What If humans land on the Sun?

NASA is exploring the sun like never before. In 2018, it launched the parker solar probe, which is swooping to within 6.2 million kilometers of the sun’s surface the closest we’ve ever been. Firstly its pretty hot from 7 million to 10 million kilometers above the sun’s surface we reach the CORONA, the outermost layer of the sun. It blazes at 1 million degree celsius, nearly 900 times as hot as lava. And its tens of thousands of times brighter here than on earth. Now the probe’s heat shield works like a very good mirror, reflecting 99.9% of the incoming light. At about 3000 kilometres above the surface, CHROMOSPHERE is the second layer of the sun. These loops of gas are suspended by a powerful magnetic field and stretched for tens of thousands of kiometres beyond the sun. They can reach over to 10000 degree Celsius, exactly the sort of obstacle you’de want to avoid when flying a spacecraft into the sun. And the next layer is just as PERILOUS – the photosphere. This is the surface of the sun we see every day. It’s just a giant ball of hydrogen and helium gas. So instead of landing on the photosphere, you’re going to sink into it. One of the biggest dangerous in the photosphere comes from the black spots and they are named as SUNSPOTS. 

They’re cooler regions of gas, some as large as the entire earth. The sunspots are produced by powerful magnetic fields coming from inside the sun, would fry your electronics, but importantly when a sunspot forms, a solar flare often follows. That’s when magnetic fields and superhot gas violently erupt from the surface, releasing much energy as 10 billion hydrogen bombs. Just beneath the surface is the convective zone. Here, temperature reach 2 million degree Celsius. That’s hotter than your heat shield was designed to handle. In fact’s no material on earth that could withstand this heat. The best we’ve got is a compound called tantalum carbide, which can handle about 4000 degrees celsius. On earth, we use it to coat jet engine blades. So it’s not possible to stay there. But for curiosity’s sake, let’s keep going. 

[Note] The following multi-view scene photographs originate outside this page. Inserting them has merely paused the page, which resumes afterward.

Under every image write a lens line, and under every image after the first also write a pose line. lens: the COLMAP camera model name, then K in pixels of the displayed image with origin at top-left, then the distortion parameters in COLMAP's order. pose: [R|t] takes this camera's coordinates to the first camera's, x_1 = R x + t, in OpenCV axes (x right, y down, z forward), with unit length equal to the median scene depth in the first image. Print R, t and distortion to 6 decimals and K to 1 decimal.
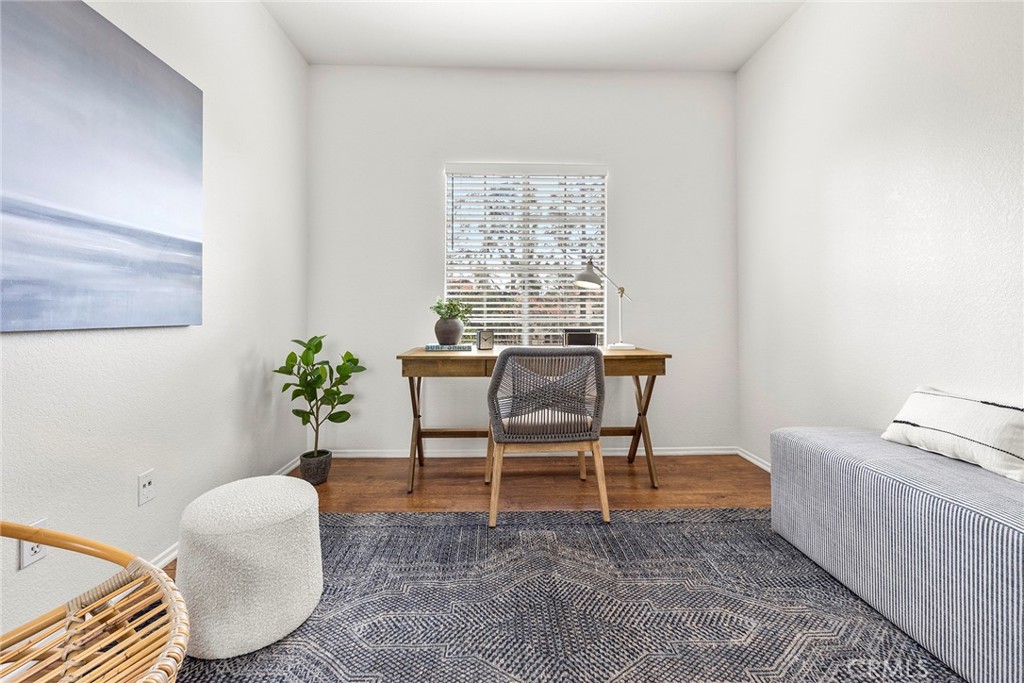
lens RADIAL K [[415.2, 0, 514.9], [0, 415.2, 315.2], [0, 0, 1]] dist [-0.002382, -0.000412]
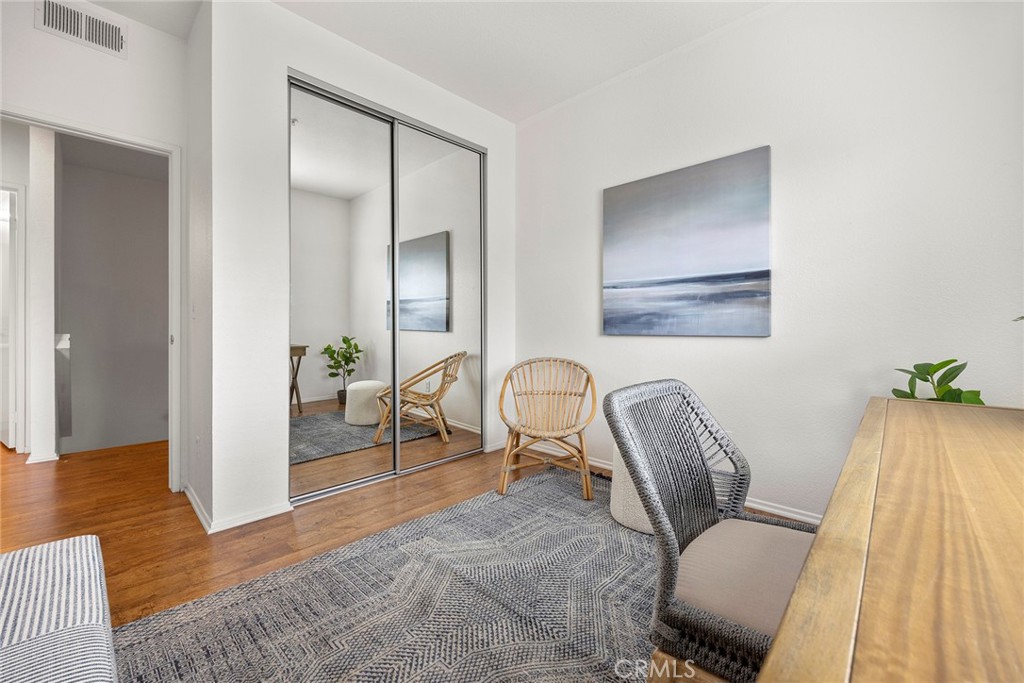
lens RADIAL K [[423.2, 0, 514.8], [0, 423.2, 327.3], [0, 0, 1]] dist [0.000915, 0.000131]
pose [[-0.709719, 0.001184, -0.704484, 0.665061], [0.000448, 0.999999, 0.001230, -0.005035], [0.704484, 0.000557, -0.709719, 1.359660]]
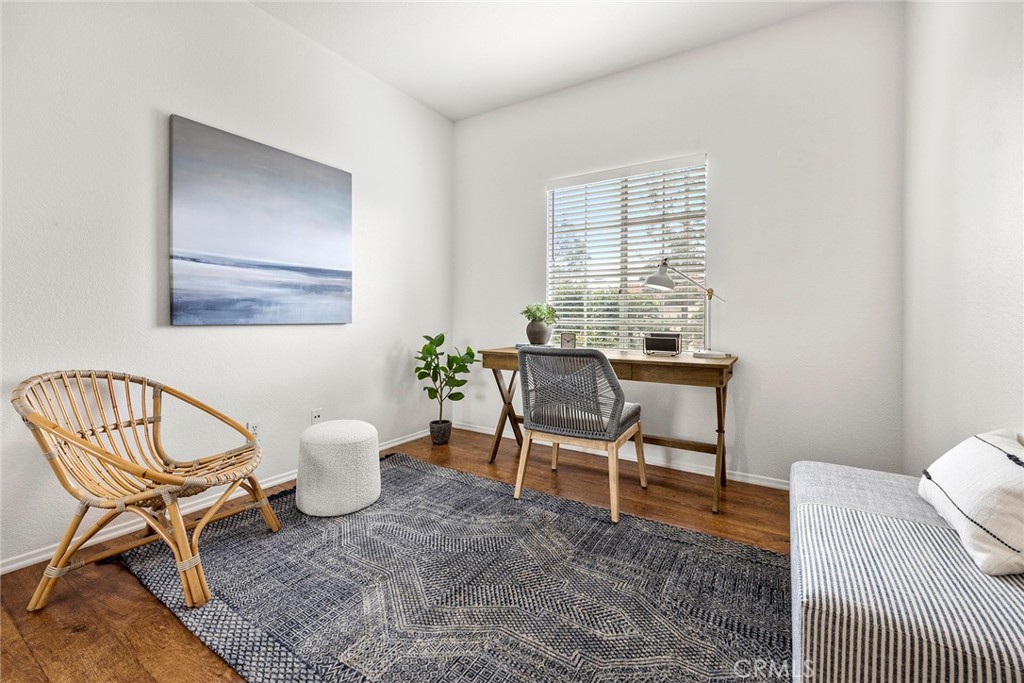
lens RADIAL K [[423.2, 0, 514.8], [0, 423.2, 327.3], [0, 0, 1]] dist [0.000915, 0.000131]
pose [[0.833217, 0.018918, -0.552622, 0.647760], [-0.008180, 0.999727, 0.021891, -0.001935], [0.552886, -0.013719, 0.833144, 0.004933]]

At 2000 kilometres down, we hit the radiactive zone. This is the thickest later of the sun. It makes us almost half of the entire radius because the pressure is atleast 100 million times greater than at sea level on earth. Because it’s so dense there’s not much room for light waves to travel, which means, its pitch black. Instead of travelling across the radiative zone and hitting your eye, the light waves slam into electrons and other particles in the plasma. And some even rebound inward towards the last stop, the core. 5,00,000 kilometres below the surface, the centre of the sun makes up nearly quarter of its radius. The pressure has risen to more than 200 billon times the pressure at sea level on earth, pressing the surrounding atoms so closely together that its about 10 times denser 5than iron. It’s a blistering 15 million degree Celsius, making it the hottest place in the entire solar system. Now, contrary to popular belief, the sun is not actually om fire. Instead all the energy is created through the nuclear reaction which slams hydrogen atoms together to create large helium atoms and some extra energy on the side. So even, if you managed to survive the blistering heat, thr solar flares  and the crushing pressure, you have to click out of the solar systems biggest nuclear recator. Maybe the closest encounter to the sun should be on the beach.